What is expected: Everything in the listing below except the pictures should be reproduced exactly.

Data below:
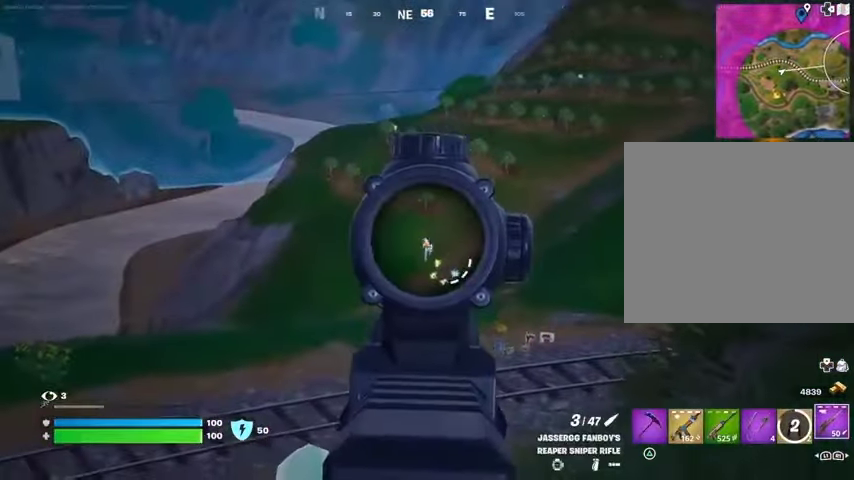
{"buttons": [], "left_stick": "up-right", "right_stick": "center", "events": [[167, "left_stick", "up"], [167, "right_stick", "down-left"], [233, "L2", "up"], [233, "L3", "down"], [233, "R2", "down"], [300, "right_stick", "center"], [333, "L3", "up"], [333, "R2", "up"], [400, "L1", "down"], [433, "left_stick", "up-right"], [467, "L1", "up"]]}
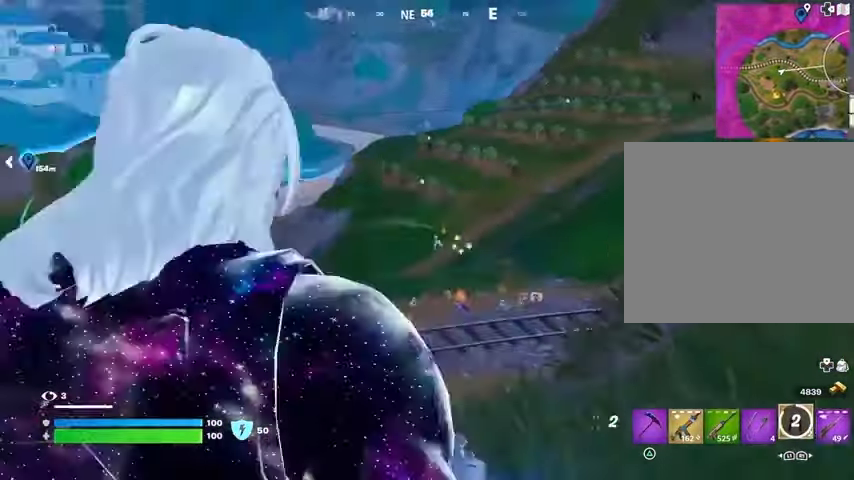
{"buttons": [], "left_stick": "up-right", "right_stick": "center", "events": [[400, "R1", "down"], [500, "R1", "up"]]}
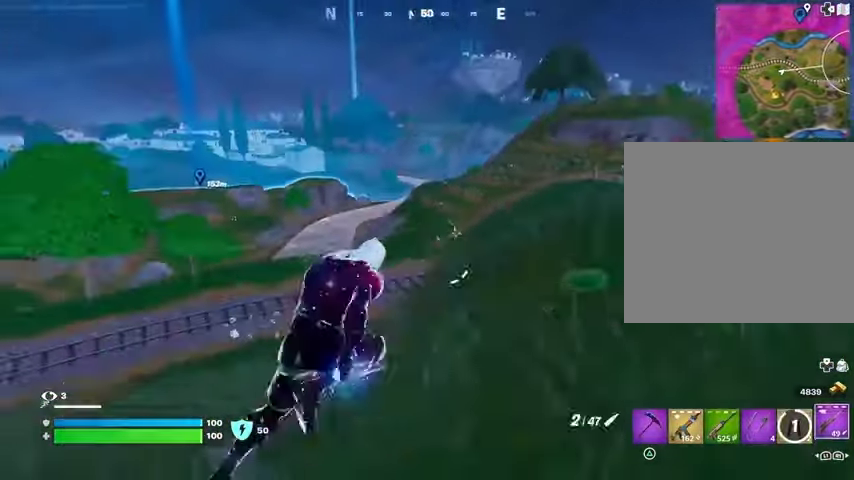
{"buttons": ["L2"], "left_stick": "up", "right_stick": "left", "events": [[233, "L1", "down"], [267, "left_stick", "up"], [300, "L1", "up"], [367, "CROSS", "down"], [467, "CROSS", "up"], [467, "right_stick", "left"], [500, "L2", "down"]]}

Exercise result:
{"buttons": [], "left_stick": "up-right", "right_stick": "center", "events": [[167, "left_stick", "up"], [167, "right_stick", "down-left"], [233, "L2", "up"], [233, "L3", "down"], [233, "R2", "down"], [300, "right_stick", "center"], [333, "L3", "up"], [333, "R2", "up"], [400, "L1", "down"], [433, "left_stick", "up-right"], [467, "L1", "up"]]}
{"buttons": [], "left_stick": "up-right", "right_stick": "center", "events": [[400, "R1", "down"], [500, "R1", "up"]]}
{"buttons": ["L2"], "left_stick": "up", "right_stick": "left", "events": [[233, "L1", "down"], [267, "left_stick", "up"], [300, "L1", "up"], [367, "CROSS", "down"], [467, "CROSS", "up"], [467, "right_stick", "left"], [500, "L2", "down"]]}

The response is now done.